**Short exercise**: Give the lines from the one containing "Document page, 1500x1125 pixels." through the one containing "text_box There is", inclusive, as a numbered list, leaving out blank lines.

**Raw records**:
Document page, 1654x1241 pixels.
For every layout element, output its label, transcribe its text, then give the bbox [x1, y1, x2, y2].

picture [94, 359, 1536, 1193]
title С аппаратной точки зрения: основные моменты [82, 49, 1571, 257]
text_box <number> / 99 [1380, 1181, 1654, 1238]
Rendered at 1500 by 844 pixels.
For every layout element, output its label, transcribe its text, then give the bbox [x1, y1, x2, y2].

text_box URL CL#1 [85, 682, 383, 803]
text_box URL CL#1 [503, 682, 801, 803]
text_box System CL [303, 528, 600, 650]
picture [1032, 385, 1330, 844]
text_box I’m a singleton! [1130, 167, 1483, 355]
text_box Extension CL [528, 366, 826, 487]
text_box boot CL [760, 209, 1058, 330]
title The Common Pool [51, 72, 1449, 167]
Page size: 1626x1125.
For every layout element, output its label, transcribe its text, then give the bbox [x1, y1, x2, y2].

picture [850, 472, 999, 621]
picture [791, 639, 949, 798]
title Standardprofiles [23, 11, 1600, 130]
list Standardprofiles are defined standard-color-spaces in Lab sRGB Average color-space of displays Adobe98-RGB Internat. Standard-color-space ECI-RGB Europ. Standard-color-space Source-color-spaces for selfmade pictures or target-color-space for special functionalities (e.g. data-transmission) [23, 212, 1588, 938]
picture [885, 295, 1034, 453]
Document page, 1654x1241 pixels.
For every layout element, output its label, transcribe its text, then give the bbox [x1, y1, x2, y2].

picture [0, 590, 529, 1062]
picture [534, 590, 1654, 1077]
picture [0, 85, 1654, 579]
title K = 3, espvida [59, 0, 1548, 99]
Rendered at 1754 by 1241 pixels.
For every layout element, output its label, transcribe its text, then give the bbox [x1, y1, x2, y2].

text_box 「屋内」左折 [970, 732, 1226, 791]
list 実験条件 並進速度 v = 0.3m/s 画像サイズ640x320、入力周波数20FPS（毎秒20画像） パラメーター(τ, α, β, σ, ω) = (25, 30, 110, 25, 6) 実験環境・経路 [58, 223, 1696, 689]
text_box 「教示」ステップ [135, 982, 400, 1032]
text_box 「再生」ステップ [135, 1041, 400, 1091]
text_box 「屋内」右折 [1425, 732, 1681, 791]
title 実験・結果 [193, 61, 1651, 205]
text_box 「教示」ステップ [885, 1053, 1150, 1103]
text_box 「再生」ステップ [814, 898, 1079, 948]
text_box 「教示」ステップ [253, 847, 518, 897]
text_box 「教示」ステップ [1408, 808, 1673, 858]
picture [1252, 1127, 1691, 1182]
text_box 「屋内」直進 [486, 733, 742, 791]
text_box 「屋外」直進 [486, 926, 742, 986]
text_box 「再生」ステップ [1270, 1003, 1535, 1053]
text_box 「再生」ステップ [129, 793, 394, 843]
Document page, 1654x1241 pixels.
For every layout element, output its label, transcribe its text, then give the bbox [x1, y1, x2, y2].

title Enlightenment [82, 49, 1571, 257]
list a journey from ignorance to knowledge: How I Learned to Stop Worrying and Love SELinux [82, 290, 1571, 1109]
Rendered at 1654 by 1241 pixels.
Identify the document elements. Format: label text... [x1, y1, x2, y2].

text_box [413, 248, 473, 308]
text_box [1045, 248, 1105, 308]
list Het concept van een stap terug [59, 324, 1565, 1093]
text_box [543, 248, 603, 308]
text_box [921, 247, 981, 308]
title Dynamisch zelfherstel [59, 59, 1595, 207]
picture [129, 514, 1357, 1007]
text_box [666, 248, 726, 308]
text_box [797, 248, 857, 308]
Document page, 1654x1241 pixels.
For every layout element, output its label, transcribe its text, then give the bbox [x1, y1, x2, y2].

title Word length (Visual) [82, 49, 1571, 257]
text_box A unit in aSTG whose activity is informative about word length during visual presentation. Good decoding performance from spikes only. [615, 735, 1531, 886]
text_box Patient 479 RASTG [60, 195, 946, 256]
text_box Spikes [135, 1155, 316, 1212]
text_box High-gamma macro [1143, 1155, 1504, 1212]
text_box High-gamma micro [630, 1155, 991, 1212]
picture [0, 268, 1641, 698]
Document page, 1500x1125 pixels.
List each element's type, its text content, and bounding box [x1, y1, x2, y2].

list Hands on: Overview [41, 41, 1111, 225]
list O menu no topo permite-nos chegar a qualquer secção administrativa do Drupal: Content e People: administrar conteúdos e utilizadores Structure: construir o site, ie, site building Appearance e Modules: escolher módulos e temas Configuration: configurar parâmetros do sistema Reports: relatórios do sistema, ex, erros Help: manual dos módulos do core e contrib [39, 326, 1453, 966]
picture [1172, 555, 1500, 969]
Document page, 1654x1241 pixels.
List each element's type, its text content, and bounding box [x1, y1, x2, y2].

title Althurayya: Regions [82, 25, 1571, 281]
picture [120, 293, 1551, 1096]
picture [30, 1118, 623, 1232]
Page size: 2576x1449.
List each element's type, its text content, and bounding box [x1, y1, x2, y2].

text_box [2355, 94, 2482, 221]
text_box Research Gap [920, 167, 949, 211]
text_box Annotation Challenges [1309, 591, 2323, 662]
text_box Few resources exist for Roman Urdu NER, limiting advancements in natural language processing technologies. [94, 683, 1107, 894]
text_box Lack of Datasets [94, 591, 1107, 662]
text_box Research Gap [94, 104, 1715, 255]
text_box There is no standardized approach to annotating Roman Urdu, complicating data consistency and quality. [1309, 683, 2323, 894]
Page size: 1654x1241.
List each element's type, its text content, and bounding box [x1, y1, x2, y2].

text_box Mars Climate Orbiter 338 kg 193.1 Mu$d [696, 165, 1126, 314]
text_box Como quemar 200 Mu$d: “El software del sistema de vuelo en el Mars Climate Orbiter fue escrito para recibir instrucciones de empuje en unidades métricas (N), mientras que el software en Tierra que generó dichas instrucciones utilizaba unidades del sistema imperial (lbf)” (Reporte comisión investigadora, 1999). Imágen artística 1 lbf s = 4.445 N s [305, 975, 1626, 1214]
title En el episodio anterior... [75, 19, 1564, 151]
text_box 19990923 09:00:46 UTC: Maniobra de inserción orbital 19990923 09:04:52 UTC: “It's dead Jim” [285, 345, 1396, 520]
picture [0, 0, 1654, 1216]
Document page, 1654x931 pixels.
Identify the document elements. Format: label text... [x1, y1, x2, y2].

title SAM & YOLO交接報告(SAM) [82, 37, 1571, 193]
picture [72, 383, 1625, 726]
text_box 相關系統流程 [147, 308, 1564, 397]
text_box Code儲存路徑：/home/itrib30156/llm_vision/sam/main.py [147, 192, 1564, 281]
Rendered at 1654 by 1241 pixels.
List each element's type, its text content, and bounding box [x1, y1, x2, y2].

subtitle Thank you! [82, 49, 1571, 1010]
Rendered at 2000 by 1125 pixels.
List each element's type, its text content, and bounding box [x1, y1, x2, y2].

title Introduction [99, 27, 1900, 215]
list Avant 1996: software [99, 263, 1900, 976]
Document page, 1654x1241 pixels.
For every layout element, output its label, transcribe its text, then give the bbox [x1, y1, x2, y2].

**Task solution**:
1. Document page, 1500x1125 pixels.
2. List each element's type, its text content, and bounding box [x1, y1, x2, y2].
3. list Hands on: Overview [41, 41, 1111, 225]
4. list O menu no topo permite-nos chegar a qualquer secção administrativa do Drupal: Content e People: administrar conteúdos e utilizadores Structure: construir o site, ie, site building Appearance e Modules: escolher módulos e temas Configuration: configurar parâmetros do sistema Reports: relatórios do sistema, ex, erros Help: manual dos módulos do core e contrib [39, 326, 1453, 966]
5. picture [1172, 555, 1500, 969]
6. Document page, 1654x1241 pixels.
7. List each element's type, its text content, and bounding box [x1, y1, x2, y2].
8. title Althurayya: Regions [82, 25, 1571, 281]
9. picture [120, 293, 1551, 1096]
10. picture [30, 1118, 623, 1232]
11. Page size: 2576x1449.
12. List each element's type, its text content, and bounding box [x1, y1, x2, y2].
13. text_box [2355, 94, 2482, 221]
14. text_box Research Gap [920, 167, 949, 211]
15. text_box Annotation Challenges [1309, 591, 2323, 662]
16. text_box Few resources exist for Roman Urdu NER, limiting advancements in natural language processing technologies. [94, 683, 1107, 894]
17. text_box Lack of Datasets [94, 591, 1107, 662]
18. text_box Research Gap [94, 104, 1715, 255]
19. text_box There is no standardized approach to annotating Roman Urdu, complicating data consistency and quality. [1309, 683, 2323, 894]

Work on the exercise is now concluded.